My understanding is that a perfect hash function maps elements elements to a unique integer (i.e., it's a one-to-one mapping). I think PHF data structures will also always return a value. So if you look up an element not in the constructed PHF, you'll always get a "false positive" value.

In contrast, a B-field lets you map a key to an arbitrary number of (typically non-unique) values. So I could map a million elements to "1", another million to "2", etc.

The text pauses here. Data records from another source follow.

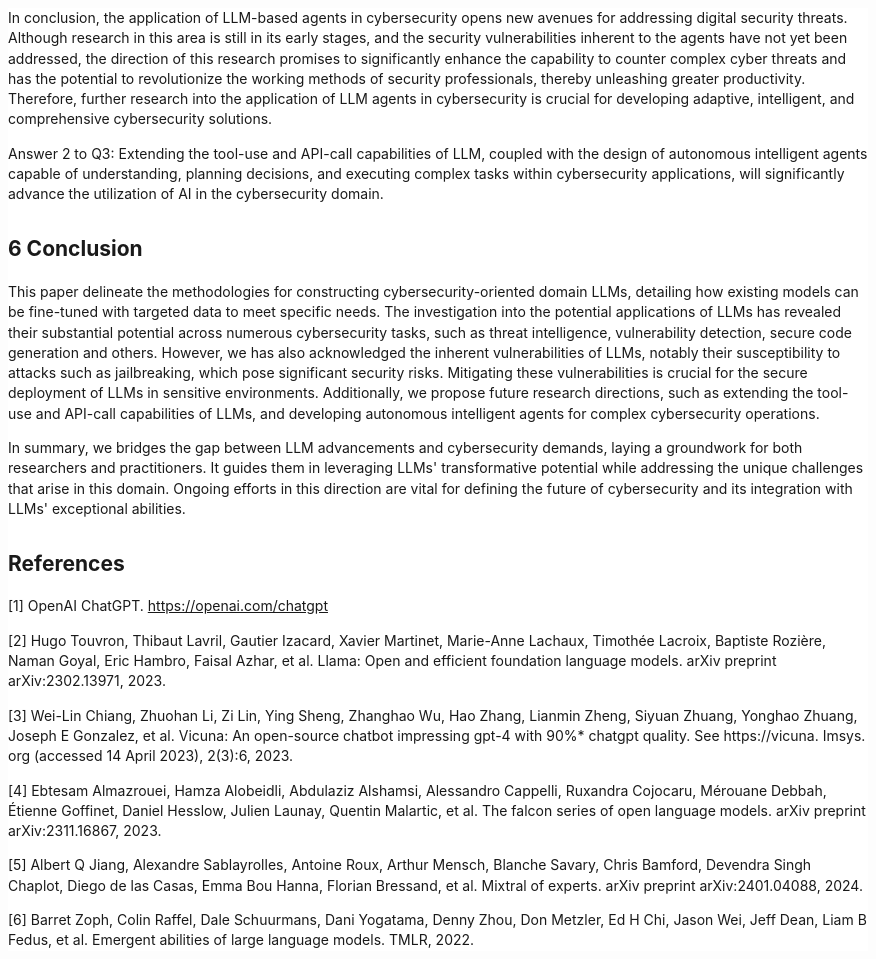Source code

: In conclusion, the application of LLM-based agents in cybersecurity opens new avenues for addressing digital security threats. Although research in this area is still in its early stages, and the security vulnerabilities inherent to the agents have not yet been addressed, the direction of this research promises to significantly enhance the capability to counter complex cyber threats and has the potential to revolutionize the working methods of security professionals, thereby unleashing greater productivity. Therefore, further research into the application of LLM agents in cybersecurity is crucial for developing adaptive, intelligent, and comprehensive cybersecurity solutions.

Answer 2 to Q3: Extending the tool-use and API-call capabilities of LLM, coupled with the design of autonomous intelligent agents capable of understanding, planning decisions, and executing complex tasks within cybersecurity applications, will significantly advance the utilization of $\mathrm{AI}$ in the cybersecurity domain.

## 6 Conclusion

This paper delineate the methodologies for constructing cybersecurity-oriented domain LLMs, detailing how existing models can be fine-tuned with targeted data to meet specific needs. The investigation into the potential applications of LLMs has revealed their substantial potential across numerous cybersecurity tasks, such as threat intelligence, vulnerability detection, secure code generation and others. However, we has also acknowledged the inherent vulnerabilities of LLMs, notably their susceptibility to attacks such as jailbreaking, which pose significant security risks. Mitigating these vulnerabilities is crucial for the secure deployment of LLMs in sensitive environments. Additionally, we propose future research directions, such as extending the tool-use and API-call capabilities of LLMs, and developing autonomous intelligent agents for complex cybersecurity operations.

In summary, we bridges the gap between LLM advancements and cybersecurity demands, laying a groundwork for both researchers and practitioners. It guides them in leveraging LLMs' transformative potential while addressing the unique challenges that arise in this domain. Ongoing efforts in this direction are vital for defining the future of cybersecurity and its integration with LLMs' exceptional abilities.

## References

[1] OpenAI ChatGPT. https://openai.com/chatgpt

[2] Hugo Touvron, Thibaut Lavril, Gautier Izacard, Xavier Martinet, Marie-Anne Lachaux, Timothée Lacroix, Baptiste Rozière, Naman Goyal, Eric Hambro, Faisal Azhar, et al. Llama: Open and efficient foundation language models. arXiv preprint arXiv:2302.13971, 2023.

[3] Wei-Lin Chiang, Zhuohan Li, Zi Lin, Ying Sheng, Zhanghao Wu, Hao Zhang, Lianmin Zheng, Siyuan Zhuang, Yonghao Zhuang, Joseph E Gonzalez, et al. Vicuna: An open-source chatbot impressing gpt-4 with $90 \% *$ chatgpt quality. See https://vicuna. Imsys. org (accessed 14 April 2023), 2(3):6, 2023.

[4] Ebtesam Almazrouei, Hamza Alobeidli, Abdulaziz Alshamsi, Alessandro Cappelli, Ruxandra Cojocaru, Mérouane Debbah, Étienne Goffinet, Daniel Hesslow, Julien Launay, Quentin Malartic, et al. The falcon series of open language models. arXiv preprint arXiv:2311.16867, 2023.

[5] Albert Q Jiang, Alexandre Sablayrolles, Antoine Roux, Arthur Mensch, Blanche Savary, Chris Bamford, Devendra Singh Chaplot, Diego de las Casas, Emma Bou Hanna, Florian Bressand, et al. Mixtral of experts. arXiv preprint arXiv:2401.04088, 2024.

[6] Barret Zoph, Colin Raffel, Dale Schuurmans, Dani Yogatama, Denny Zhou, Don Metzler, Ed H Chi, Jason Wei, Jeff Dean, Liam B Fedus, et al. Emergent abilities of large language models. TMLR, 2022.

I'm not especially current (or fluent!) in that literature though, so would love pointers to anything that doesn't have the above constraints.

pkhuong · on May 22, 2024

The MWHC construction represents minimal (monotone!) perfect hash functions as arbitrary functions to the ceil(log(n)) bits needed to store the rank... where the value happens to be the rank, but could be anything.

boyd · on May 22, 2024

... meaning it is an "injective" function that maps unique key-value pairs, correct? Genuinely asking, I have glancing familiarity via their use in assembly algorithms but (a) don't have a formal math/CS background; and (b) haven't read any of the papers recently.

pkhuong · on May 22, 2024

No, it doesn't have to be injective. In theory, the range can be any group. It's k bits in practice (with addition mod 2^k or xor as the group operator), but k need not have any relationship with `lg(|S|)`.

boyd · on May 23, 2024

I think we're somewhat talking past one another -- in any case, we'll add more in the README on minimal perfect hash functions and the differences. In short, you'd need to also have a data structure (e.g., a Bloom filter) for checking if the key is in your MPHF and then also a mapping of 1..n MPHF values to your actual values.

pkhuong · on May 23, 2024

There's a classic solution to detecting most missing entries: make your value a pair of a signature and the actual value. m signature bits result in a 2^-m false match rate for keys not in the input map.

Again, the MWHC construction does not need to map the hashed keys to ranks, they can map to the values directly.